Deputados da Frente Parlamentar do Empreendedorismo (FPE) iniciam a semana com uma ofensiva para influenciar o debate sobre o fim da escala de trabalho 6×1. Liderados por Joaquim Passarinho (PL-PA), os parlamentares articulam apoio a quatro emendas na comissão especial criada pelo presidente da Câmara, Hugo Motta (Republicanos-PB).
A estratégia, já chamada nos bastidores de “reforma trabalhista 2.0”, busca ampliar o protagonismo do Congresso e atender demandas do setor empresarial, com propostas que, segundo os deputados, trariam mais segurança jurídica para empresas e trabalhadores.
Entre os principais pontos defendidos estão o fortalecimento do princípio do “acordado sobre o legislado”, permitindo que negociações coletivas prevaleçam sobre a Consolidação das Leis do Trabalho (CLT); a inclusão, na Constituição, da cobrança de honorários de sucumbência em ações trabalhistas; e a formalização de que não há vínculo empregatício entre trabalhadores autônomos e plataformas digitais, como aplicativos de transporte e entrega.

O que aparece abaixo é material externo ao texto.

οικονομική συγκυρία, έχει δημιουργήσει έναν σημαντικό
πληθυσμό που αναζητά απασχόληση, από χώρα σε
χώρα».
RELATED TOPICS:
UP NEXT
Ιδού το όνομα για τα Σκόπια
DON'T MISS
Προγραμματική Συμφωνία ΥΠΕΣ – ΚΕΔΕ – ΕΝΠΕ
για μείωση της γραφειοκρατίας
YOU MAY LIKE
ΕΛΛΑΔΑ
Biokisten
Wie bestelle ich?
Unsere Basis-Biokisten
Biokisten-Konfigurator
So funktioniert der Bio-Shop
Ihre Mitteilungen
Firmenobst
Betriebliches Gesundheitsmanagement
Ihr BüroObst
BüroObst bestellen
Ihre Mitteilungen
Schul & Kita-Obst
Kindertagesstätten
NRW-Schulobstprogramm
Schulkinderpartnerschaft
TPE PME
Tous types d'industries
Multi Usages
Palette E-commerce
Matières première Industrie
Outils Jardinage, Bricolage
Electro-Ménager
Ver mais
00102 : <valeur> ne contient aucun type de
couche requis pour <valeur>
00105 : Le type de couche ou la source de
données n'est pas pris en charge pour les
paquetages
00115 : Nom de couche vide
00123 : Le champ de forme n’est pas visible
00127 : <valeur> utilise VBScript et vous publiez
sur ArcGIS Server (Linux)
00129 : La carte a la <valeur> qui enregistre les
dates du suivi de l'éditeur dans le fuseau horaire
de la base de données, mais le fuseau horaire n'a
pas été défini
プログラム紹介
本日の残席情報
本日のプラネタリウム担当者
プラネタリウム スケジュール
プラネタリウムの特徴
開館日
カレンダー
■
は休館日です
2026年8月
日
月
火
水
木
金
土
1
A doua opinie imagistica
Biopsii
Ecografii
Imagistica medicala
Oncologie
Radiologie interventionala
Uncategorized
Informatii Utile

Outro eixo da proposta é retirar do Ministério do Trabalho o protagonismo na definição de normas de segurança e saúde ocupacional, transferindo ao Congresso a aprovação das Normas Regulamentadoras (NRs) — medida que pode reduzir a autonomia do Executivo e impactar a criação de novas regras.
Para Joaquim Passarinho, o objetivo é apresentar um “cardápio” de mudanças que altere o texto em discussão e reduza custos para as empresas. Ele reconhece que o tema é sensível em ano eleitoral, mas critica o que chama de “falsa discussão” conduzida pelo governo.
A movimentação reforça que o debate sobre o fim da escala 6×1 vai além da jornada de trabalho e pode se transformar em um embate mais amplo sobre o modelo de relações trabalhistas no país.